Ultra-light MXene aerogel/wood-derived porous carbon composites with wall-like “mortar/brick” structures for electromagnetic interference shielding

Abstract

Renewable porous biochar and 2D MXene have attracted significant attention in high-end electromagnetic interference (EMI) shielding fields, due to unique orderly structures and excellent electrical conductivity (σ) value. In this work, the wood-derived porous carbon (WPC) skeleton from natural wood was performed as a template. And excellent conductive and ultra-light 3D MXene aerogel was then constructed to prepare the MXene aerogel/WPC composites, based on highly ordered honeycomb cells inner WPC as a microreactor. Higher carbonization temperature is more conducive to the graphitization degree of natural wood.
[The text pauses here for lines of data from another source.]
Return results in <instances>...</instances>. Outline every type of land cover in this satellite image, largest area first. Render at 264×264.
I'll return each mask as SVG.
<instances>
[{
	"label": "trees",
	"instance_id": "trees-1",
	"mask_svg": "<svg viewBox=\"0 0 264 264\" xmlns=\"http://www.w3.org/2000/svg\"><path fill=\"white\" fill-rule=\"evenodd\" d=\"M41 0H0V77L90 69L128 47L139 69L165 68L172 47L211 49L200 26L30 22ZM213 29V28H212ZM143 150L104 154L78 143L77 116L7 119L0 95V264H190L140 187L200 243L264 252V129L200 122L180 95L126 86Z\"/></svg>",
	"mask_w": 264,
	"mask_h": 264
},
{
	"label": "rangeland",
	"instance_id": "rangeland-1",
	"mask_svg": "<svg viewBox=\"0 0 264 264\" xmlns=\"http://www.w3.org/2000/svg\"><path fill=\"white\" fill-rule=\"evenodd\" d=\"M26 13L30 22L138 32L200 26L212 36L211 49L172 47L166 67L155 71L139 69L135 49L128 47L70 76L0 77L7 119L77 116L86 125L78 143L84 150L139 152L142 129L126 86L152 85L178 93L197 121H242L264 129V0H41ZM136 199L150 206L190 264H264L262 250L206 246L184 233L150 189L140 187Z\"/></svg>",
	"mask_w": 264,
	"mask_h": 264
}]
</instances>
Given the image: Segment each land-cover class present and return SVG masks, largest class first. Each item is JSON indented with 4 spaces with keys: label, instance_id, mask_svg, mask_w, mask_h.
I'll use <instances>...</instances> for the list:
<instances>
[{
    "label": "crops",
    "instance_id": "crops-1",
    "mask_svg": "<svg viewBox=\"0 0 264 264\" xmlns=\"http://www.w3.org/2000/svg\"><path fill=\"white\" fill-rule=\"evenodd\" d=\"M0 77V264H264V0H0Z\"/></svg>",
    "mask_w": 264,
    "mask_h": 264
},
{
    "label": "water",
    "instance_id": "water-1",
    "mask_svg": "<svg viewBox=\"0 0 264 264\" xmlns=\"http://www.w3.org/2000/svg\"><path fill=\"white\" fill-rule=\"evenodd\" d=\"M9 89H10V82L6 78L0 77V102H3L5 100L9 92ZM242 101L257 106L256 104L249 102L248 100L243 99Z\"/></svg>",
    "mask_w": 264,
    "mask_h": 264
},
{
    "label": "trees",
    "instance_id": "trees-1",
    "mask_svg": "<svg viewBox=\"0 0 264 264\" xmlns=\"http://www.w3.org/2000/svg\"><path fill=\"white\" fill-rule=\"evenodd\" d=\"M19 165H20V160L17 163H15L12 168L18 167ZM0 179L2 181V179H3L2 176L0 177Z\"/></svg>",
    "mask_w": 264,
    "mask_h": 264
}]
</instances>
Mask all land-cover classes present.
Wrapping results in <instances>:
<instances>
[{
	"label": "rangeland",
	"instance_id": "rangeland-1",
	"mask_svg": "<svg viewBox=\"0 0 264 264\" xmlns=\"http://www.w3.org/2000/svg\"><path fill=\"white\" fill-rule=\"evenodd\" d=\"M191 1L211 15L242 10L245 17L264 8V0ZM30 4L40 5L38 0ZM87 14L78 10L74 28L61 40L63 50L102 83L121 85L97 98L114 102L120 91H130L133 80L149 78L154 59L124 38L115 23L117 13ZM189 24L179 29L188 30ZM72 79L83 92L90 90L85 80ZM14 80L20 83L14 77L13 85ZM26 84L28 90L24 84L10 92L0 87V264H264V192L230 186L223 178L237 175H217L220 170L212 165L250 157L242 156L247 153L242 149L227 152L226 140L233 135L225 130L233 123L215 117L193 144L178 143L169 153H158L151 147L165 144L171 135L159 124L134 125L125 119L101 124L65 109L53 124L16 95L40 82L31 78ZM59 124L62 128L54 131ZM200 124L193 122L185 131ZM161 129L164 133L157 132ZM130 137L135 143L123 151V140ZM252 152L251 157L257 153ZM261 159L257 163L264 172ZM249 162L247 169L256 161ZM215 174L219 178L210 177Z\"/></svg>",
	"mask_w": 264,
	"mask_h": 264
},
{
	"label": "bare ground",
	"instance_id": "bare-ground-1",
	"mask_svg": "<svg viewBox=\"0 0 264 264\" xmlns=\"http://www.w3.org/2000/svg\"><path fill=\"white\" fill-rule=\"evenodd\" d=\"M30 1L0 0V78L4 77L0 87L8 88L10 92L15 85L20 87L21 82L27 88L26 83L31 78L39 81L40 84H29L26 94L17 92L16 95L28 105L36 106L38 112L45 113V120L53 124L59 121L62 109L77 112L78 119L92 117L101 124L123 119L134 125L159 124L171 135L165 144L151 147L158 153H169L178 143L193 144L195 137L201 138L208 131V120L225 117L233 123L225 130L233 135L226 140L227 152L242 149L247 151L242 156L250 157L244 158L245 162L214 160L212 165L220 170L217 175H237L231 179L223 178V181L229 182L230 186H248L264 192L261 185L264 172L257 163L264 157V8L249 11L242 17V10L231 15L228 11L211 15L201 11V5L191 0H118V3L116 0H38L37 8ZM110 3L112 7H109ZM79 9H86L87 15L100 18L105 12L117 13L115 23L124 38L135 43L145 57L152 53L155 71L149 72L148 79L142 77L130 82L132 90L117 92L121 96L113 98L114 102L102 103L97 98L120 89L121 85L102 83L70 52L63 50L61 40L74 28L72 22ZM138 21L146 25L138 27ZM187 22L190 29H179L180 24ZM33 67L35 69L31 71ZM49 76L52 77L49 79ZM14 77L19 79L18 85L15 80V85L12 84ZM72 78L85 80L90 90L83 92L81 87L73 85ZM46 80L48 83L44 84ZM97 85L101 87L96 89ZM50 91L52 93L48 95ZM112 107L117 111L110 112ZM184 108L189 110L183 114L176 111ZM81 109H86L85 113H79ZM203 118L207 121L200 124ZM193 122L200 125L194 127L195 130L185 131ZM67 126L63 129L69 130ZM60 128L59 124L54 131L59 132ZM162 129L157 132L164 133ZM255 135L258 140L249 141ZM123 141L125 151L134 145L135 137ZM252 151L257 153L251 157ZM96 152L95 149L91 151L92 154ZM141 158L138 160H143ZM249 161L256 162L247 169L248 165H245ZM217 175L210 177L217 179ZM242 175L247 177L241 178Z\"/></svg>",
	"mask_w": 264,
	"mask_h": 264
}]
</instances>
MXene aerogel/WPC composites achieve the optimal EMI SE value of up to 71.3 dB at density as low as 0.197 g/cm3. Such wall-like “mortar-brick” structures (WPC skeleton as “mortar” and MXene aerogel as “brick”) not only effectively solve the unstable structure problem of MXene aerogel networks, but also greatly prolong the transmission paths of the electromagnetic waves and dissipate the incident electromagnetic waves in the form of heat and electric energy, thereby exhibiting the superior EMI shielding performance. In addition, MXene aerogel/WPC composites also exhibit good anisotropic compressive strength, excellent thermal insulation and flame retardant properties. Such ultra-light, green and efficient multi-functional bio-carbon-based composites have great application potential in the high-end EMI shielding fields of aerospace and national defence industry, etc.